Originally Posted by Xmas
Warning!! Handling a Hasselblad can be harmful to your financial well being!
Nothing beats a great piece of glass!
I leave the digital work for the urologists and proctologists.
If you ignore everything else only the Mamiyas and Autocords (a few of the backs and old folders) have straight run film paths.
So a contorted path camera is ok in a warm studio where you are loading, shooting and reloading or you will have to dump the wrinkled frame.
More critical with lens wide open... than at Medium apertures.
I'm very much a one camera, one lens sort of guy. In fact, I only own two lenses... A 35mm lux and a 90mm el marit. The 35 is mounted 95% of the time... So maybe a TLR is something I should look at.
I assume the the folders from the 1950s are pretty far behind the standards of most?
I was actually very impressed with my Agfa Isolette. More impressed when you factor in what I paid-- $45.
Originally Posted by RyanC
Scale focusing is kind of a pain. The Super Isolette or Ansco Super Speededx have rangefinder focusing, and a slightly nicer lens. They go for a decent chunk of change more, though.

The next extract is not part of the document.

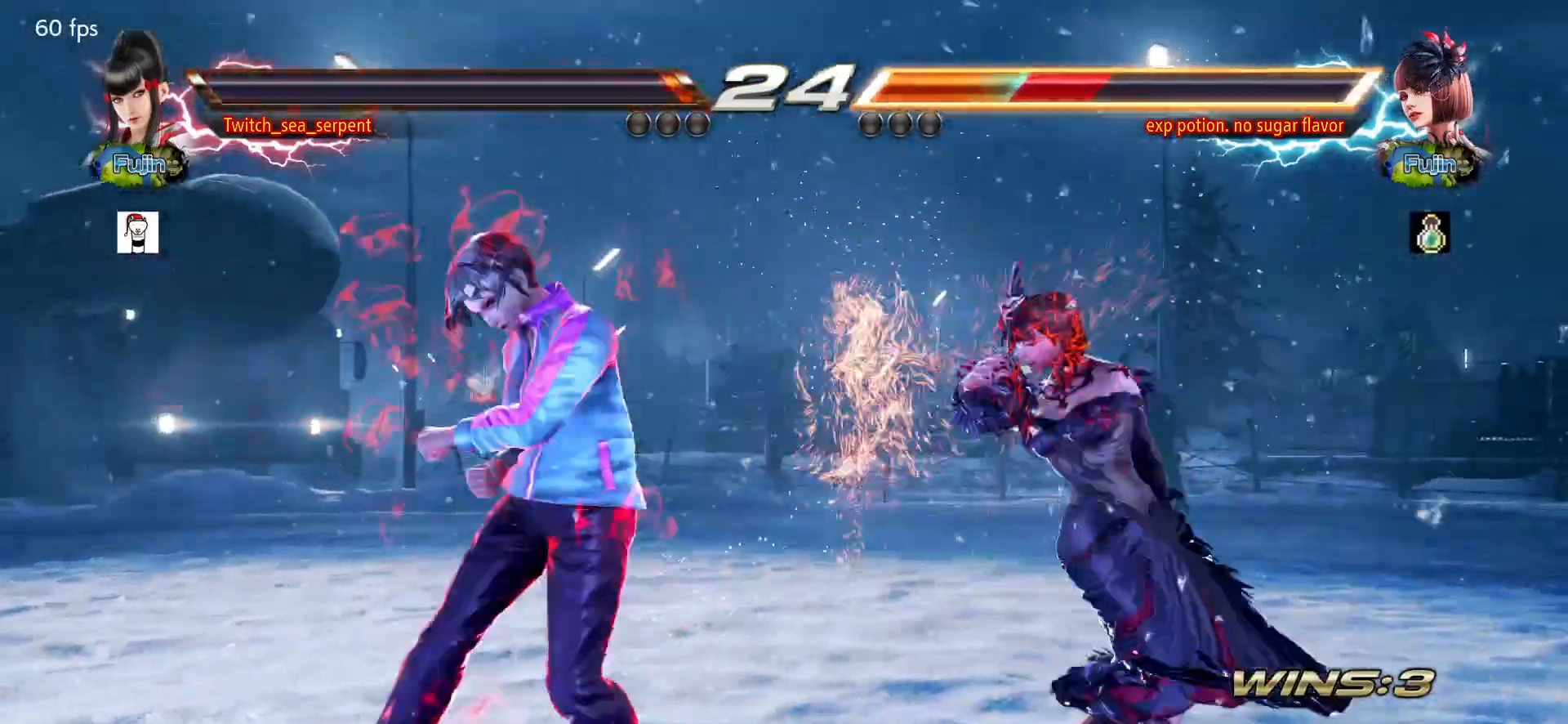
{"buttons": [], "left_stick": "center", "events": [[250, "left_stick", "right"], [283, "CIRCLE", "up"], [300, "left_stick", "center"], [367, "left_stick", "right"], [450, "left_stick", "center"]]}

The Agfa Isolette was enough for me to realize I didn't want squares all the time, but gave me some awesome images in the meantime.
New-ish convert to film.
Pentax MX for 35mm
Bronica ETRS for 645
I'd agree with most of the advice given here. Hassys are great if your budget allows, the cost for additional lenses and accessories is high. Bronica SQ gives you 95% of what the Hassy does, much less expensive and very versatile. Not very light or small, considering you're only shooting 6x6, but great for portraits, landscapes, close-up, or if you like to use wide or long lenses. The first time you trip the shutter, the mirror slap is a bit of a shock, though. I've had an SQ-A for over 10 years and have had zero problems - the low prices have allowed me to amass a considerable amount of gear
Rolleis are great, and deserve their reputation. Surprisingly small and light and the lenses are excellent. Most folks don't seem to have a problem transitioning to waist-level viewing, and they are very quiet. I use mine for a lot of street photography. A Rolleicord or Rolleiflex Automat in excellent condition will easily come under your budget. I'm sure a clean Yashicamat or Minolta Autocord will also be good options. I had a Mamiya C33 and C220, but found them too heavy and bulky for my taste. Big benefit is interchangeable lenses and they are built like tanks.
Another type to consider is a rangefinder. A Zeiss Super Ikonta B or, other folder in good condition, is a great shooter and will fall within your budget. Check out Jurgen's site at http://www.certo6.com/ - he services and sells all types of folding cameras and recently did a total overhaul of my 1939 Super Ikonta B. Cosmetically it's almost mint, but had been sitting unused for several decades. Once it was serviced, it's now working like new. Try to look for a post-war model as the pre-war ones had uncoated lenses, so flare is more of a concern. Also the build quality is outstanding - easily the equal of any Leicas.
With any of the above, or almost any medium-format film camera, you'll be happy with the bigger negatives/transparencies. You may need to try several types of cameras before deciding what you're comfortable with and what suits your style.